Wednesday, October 16, 2019

inverted, indoor tomatoes...

One of the strangest things I have read recently was a note from an organic gardener in New England offering advice on ripening tomatoes. Here is the essence: If you have a lot of unripened tomatoes on the vine you can bring your plants inside after uprooting them. Shake off most of the dirt before hanging them upside down in a reasonably warm place indoors. "They will ripen almost as well as if left outside." 

To say that I was apprehensive would be an understatement. How was such a thing possible? But I am a novice with beginner's mind through and through. So, that is exactly what I did: uprooted the three mature tomato plants, maintained a modest amount of roots, shook the dirt off and hung them in the basement. And I'll be damned if they aren't ripening after just three days!

Its kind of a trip to walk downstairs to do the laundry and be surrounded by these inverted, uprooted tomato plants. Kind of fun, too. If this holds up we will have another 25 fresh tomatoes by week's end at just about the same time we will get our first frost. Learning how all of this works is fascinating. I have my two resource texts now and am beginning to get a handle on how to help our sandy soil, too. Next year will be better than this year albeit still part of my learning curve.
For some reason this poem by Karen Paul Holmes, "Rental Cottage, Maine," keeps popping up in relationship to this year's tomatoes. Back in the early days of being a dad, husband, pastor, writer, and musician I tried to hide away my failings, faults and wounds.
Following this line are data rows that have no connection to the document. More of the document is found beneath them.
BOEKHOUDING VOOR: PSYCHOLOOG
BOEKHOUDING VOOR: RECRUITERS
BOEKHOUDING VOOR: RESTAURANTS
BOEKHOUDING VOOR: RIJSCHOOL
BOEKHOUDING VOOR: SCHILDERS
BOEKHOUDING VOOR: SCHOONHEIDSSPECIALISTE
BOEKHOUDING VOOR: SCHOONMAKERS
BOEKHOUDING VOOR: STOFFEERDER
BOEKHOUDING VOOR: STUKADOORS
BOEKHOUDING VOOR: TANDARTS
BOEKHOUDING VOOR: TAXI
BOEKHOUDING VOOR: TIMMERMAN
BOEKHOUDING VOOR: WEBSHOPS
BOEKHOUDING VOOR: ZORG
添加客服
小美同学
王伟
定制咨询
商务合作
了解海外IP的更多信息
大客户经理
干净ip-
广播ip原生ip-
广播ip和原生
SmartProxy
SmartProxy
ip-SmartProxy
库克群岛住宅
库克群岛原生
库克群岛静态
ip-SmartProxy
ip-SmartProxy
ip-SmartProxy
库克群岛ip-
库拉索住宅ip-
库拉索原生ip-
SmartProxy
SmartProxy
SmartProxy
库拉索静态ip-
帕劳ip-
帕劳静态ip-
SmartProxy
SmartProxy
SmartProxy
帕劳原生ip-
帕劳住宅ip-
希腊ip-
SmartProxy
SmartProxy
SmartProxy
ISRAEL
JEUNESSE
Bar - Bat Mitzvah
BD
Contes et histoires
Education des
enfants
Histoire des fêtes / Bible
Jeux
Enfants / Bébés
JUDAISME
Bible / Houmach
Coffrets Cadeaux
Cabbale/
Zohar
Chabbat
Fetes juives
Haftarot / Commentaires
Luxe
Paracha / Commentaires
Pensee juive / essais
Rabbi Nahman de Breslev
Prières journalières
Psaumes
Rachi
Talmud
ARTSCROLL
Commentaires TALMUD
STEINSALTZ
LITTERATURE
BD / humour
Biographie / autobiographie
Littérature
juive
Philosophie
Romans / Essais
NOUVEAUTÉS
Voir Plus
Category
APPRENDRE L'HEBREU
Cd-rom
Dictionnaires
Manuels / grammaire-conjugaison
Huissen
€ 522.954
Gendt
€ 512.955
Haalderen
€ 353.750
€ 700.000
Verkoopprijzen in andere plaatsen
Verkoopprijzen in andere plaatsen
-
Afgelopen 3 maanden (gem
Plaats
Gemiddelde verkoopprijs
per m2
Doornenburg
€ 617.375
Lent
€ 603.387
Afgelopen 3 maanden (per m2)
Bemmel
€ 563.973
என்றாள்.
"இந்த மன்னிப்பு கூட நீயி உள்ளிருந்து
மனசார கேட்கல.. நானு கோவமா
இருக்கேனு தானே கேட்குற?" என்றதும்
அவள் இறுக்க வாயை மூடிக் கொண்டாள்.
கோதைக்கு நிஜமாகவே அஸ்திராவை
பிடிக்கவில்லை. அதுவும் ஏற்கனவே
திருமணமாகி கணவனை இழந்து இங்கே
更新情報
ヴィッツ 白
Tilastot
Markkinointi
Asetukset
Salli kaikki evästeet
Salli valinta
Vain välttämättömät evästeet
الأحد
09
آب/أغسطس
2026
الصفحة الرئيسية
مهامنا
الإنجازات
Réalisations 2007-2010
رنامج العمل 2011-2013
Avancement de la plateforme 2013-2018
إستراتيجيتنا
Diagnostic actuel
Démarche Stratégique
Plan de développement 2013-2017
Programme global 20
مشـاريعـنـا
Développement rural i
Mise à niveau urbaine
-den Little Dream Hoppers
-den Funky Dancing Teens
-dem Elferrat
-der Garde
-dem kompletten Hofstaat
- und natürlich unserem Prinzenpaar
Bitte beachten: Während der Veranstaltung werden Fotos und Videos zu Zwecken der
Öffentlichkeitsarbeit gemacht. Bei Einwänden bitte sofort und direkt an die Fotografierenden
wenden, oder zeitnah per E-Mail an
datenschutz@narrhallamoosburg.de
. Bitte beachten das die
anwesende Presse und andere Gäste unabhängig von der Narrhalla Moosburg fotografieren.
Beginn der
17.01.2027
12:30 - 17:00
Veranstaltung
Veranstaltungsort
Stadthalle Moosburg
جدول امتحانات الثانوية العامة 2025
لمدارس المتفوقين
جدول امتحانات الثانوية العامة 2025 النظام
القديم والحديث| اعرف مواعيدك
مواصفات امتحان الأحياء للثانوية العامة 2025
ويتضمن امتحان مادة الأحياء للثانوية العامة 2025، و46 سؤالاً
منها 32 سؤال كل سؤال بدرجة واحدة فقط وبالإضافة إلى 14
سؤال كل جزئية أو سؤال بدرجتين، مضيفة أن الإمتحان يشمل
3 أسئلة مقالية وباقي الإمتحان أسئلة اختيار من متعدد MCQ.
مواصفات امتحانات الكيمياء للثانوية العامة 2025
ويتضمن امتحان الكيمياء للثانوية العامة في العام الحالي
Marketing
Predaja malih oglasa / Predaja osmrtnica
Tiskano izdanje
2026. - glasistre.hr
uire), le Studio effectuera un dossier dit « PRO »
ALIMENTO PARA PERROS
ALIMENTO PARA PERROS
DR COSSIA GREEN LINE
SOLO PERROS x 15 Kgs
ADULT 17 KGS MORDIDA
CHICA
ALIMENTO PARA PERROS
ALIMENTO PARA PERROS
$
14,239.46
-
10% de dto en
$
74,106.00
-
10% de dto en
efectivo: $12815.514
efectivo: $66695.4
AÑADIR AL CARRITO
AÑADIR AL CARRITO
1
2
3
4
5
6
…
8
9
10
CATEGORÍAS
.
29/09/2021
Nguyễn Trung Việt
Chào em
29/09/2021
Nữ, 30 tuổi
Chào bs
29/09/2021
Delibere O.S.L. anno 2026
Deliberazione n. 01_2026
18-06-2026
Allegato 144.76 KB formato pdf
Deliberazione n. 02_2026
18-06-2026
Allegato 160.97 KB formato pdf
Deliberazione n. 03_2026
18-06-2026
I couldn't, of course, but I sure tired to do so. Years later I learned from my children that this striving to look perfect in public made them feel crazy. Some insights are hard won - painful - and blessedly humbling. Most of the times these days I revel in my mistakes. Foolishness. And try to honor my massive learning curve. It is a relief to know I don't have to be perfect. 

We thought we were the perfect family—
loyal, stable, a brick wall you couldn't topple
with a wrecking ball. Parents dependable
as the frozen Minute Maid juice
we squeezed from cardboard cans and drank
mornings, reconstituted.

We'd come to this place just to be together.
October in Ogunquit, record heat,
no need for the sweaters we'd packed.
Dad had died but Mom, in her 80s, sat
pouring green tea, our wicker chairs
on the small porch, six sets
of knees touching.

She didn't mean to mention
Dad's first wife.

To our collective what?
she sputtered lasted a year, before the war,
her name: Phyllis.
Remember that chest in the basement?
It was hers.

Some moments passed, then mutely
we agreed to let it go.
Radium glowed green in our brains
but didn't burn. The knowing, a relief:
We didn't have to be perfect.

The August-warm wind felt pleasant
and odd. We sat on that porch,
orange leaves pinwheeling down the street.